Excel and many other technologies are capable of generating normally distributed data drawn from a population with
Question:
Excel and many other technologies are capable of generating normally distributed data drawn from a population with a specified mean and standard deviation. Bone density test scores are measured as z scores having a normal distribution with a mean of 0 and a standard deviation of 1. Generate two sets of sample data that represent simulated bone density scores, as shown below.
• Treatment Group: Generate 10 sample values from a normally distributed population of bone density scores with mean 0 and standard deviation 1.
• Placebo Group: Generate 15 sample values from a normally distributed population of bone density scores with mean 0 and standard deviation 1.
To generate sample data in Excel follow these steps (not available in Excel for Mac 2011):
1. Click the Data tab in the Ribbon.
2. Click the Data Analysis button in the Ribbon. (If Data Analysis is not available, the Data Analysis Toolpak must be installed as described in Section 1-4).
3. The Data Analysis dialog box now appears as shown on the next page.
4. Select Random Number Generation, and then click OK.
5. The Random Number Generation dialog box now appears.
a. Enter a value for the Number of Variables (or the number of columns of data), Number of Random Numbers, Mean, and Standard Deviation.

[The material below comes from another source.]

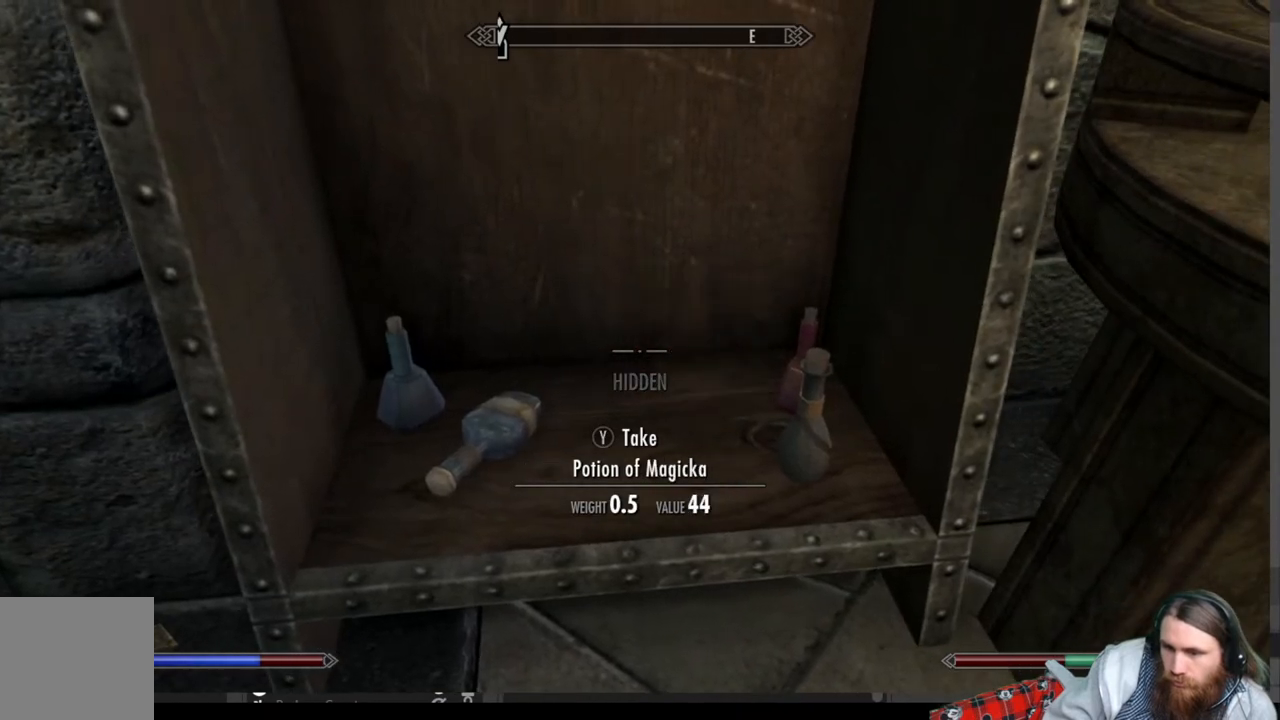
{"buttons": [], "left_stick": "right", "right_stick": "center", "events": [[50, "left_stick", "right"], [167, "left_stick", "center"], [433, "left_stick", "right"]]}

b. Select Normal in the Distribution box.
c. Click OK to generate the values.
Because each of the two samples consists of random selections from a normally distributed population with a mean of 0 and a standard deviation of 1, the data are generated so that both data sets really come from the same population, so there should be no difference between the two sample means.
a. After generating the two data sets, use a 0.10 significance level to test the claim that the two samples come from populations with the same mean.
b. If this experiment is repeated many times, what is the expected percentage of trials leading to the conclusion that the two population means are different? How does this relate to a type I error?
c. If your generated data leads to the conclusion that the two population means are different, would this conclusion be correct or incorrect in reality? How do you know?
d. If part (a) is repeated 20 times, what is the probability that none of the hypothesis tests leads to rejection of the null hypothesis?
e. Repeat part (a) 20 times. How often was the null hypothesis of equal means rejected? Is this the result you expected?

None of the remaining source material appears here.